The incidence of diabetes in the United States varies from 10% in the general population to over 20% in high-risk groups such as Native Americans and Latinos. This study attempted to characterize the use of CAM therapies among individuals with DM, when used as specific treatment for this condition.[42]
Method. Using data from a nationally conducted telephone survey, 4.6% of all respondents were identified as having a DM diagnosis. The mean respondent age for the sample with DM was 57 years. Among those identified with DM, 91% were diagnosed after age 25 and 30% required insulin.

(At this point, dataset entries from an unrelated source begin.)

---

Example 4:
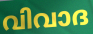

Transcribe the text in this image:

വിവാദ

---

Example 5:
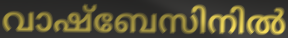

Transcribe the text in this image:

വാഷ്ബേസിനിൽ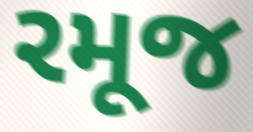
રમૂજ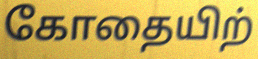
கோதையிற்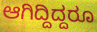
ಆಗಿದ್ದಿದ್ದರೂ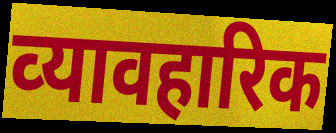
व्‍यावहारिकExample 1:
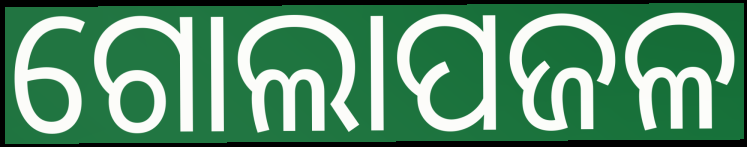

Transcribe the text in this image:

ଗୋଲାପଜଳ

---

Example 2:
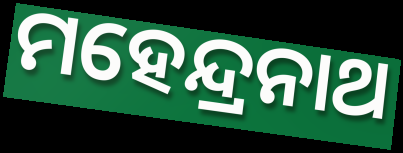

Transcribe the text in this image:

ମହେନ୍ଦ୍ରନାଥ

Results. Thirty-five percent reported use of CAM therapies specifically for DM in the past year, including prayer and spiritual practices (28%), commercial diets (6%), herbal remedies (7%), and folk remedies (3%). Of respondents identifying as CAM users, 61% found CAM therapies to be "very helpful." However, when prayer was excluded from the analysis, only 20% of respondents reported condition-specific use of CAM therapies.

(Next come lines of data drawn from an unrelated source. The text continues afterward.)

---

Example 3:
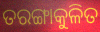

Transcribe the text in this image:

ତରଙ୍ଗାକୁଳିତ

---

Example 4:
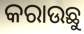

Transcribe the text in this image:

କରାଉଛୁ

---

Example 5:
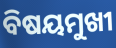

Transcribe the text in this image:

ବିଷୟମୁଖୀ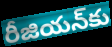
రీజియన్‌కుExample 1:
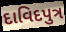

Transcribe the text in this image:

દાવિદપુત્ર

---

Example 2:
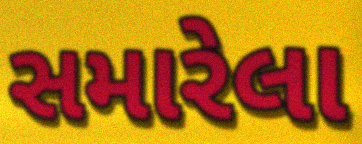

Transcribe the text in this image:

સમારેલા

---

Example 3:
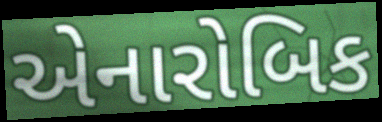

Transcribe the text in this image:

એનારોબિક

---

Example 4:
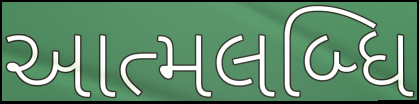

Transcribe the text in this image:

આત્મલબ્ધિ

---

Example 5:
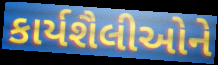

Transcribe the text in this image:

કાર્યશૈલીઓનેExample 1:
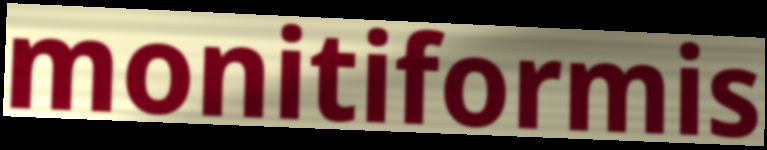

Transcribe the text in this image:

monitiformis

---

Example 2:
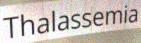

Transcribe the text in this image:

Thalassemia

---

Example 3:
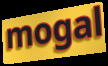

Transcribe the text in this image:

mogal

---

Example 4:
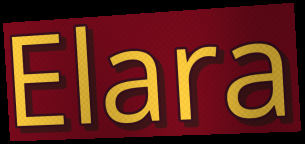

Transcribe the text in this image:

Elara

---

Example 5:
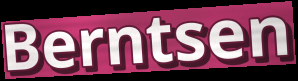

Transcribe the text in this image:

BerntsenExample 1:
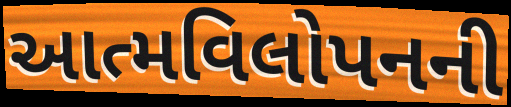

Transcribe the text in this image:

આત્મવિલોપનની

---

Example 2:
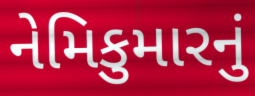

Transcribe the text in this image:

નેમિકુમારનું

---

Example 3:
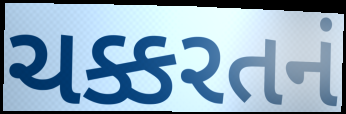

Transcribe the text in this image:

ચક્કરતનં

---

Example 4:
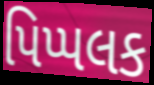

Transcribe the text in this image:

પિપ્પલક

Conclusion. This was a low rate of CAM use, compared with previously established rates of 64% use by individuals with back and neck pain, 55% with anxiety/depression, and 42% overall use among US adults.[5] The investigator estimated that 6 million people with DM use CAM therapies in the United States, but that prevalence of use was lower for DM than for other conditions. Several reasons could account for this pattern of relatively low usage. For example, patients with DM may perceive conventional medical treatment alone to be efficacious. This might reflect confidence in DM prescription medications and physician management. Or, perhaps patients with DM are treating only "troublesome" symptoms (such as infections or polyuria) with CAM modalities, rather than treating the condition of DM itself. Qualitative studies examining patient perceptions of DM as a condition or disease should yield clinically useful information in this area. The investigator suggested that additional studies be conducted to characterize CAM use in DM.
Summary
The 1st International Scientific Conference on Complementary, Alternative and Integrative Medicine Research in 2001 focused on the concept and definition of the placebo effect in CAM research. The abstracts presented at the 2nd International Conference highlighted the need for rigorously conducted scientific studies to examine the efficacy of CAM modalities, including use of valid outcome measures. This will allow enhanced understanding of cellular, immune, neurologic, cytologic, and other basic mechanisms underlying observed effects, as well as the replication of small studies with larger, adequately powered trials.
The abundance of well-conducted, original research and the continued visibility of NCCAM at this conference was a strong reassurance to the public that knowledge in many CAM modalities will increase through future larger, interinstitutional collaborative trials supported by the NIH. This will hopefully facilitate informed, shared decision-making by patients and providers confronted with the uncertainty of selecting the best therapies for, and integrative approaches to, health and disease.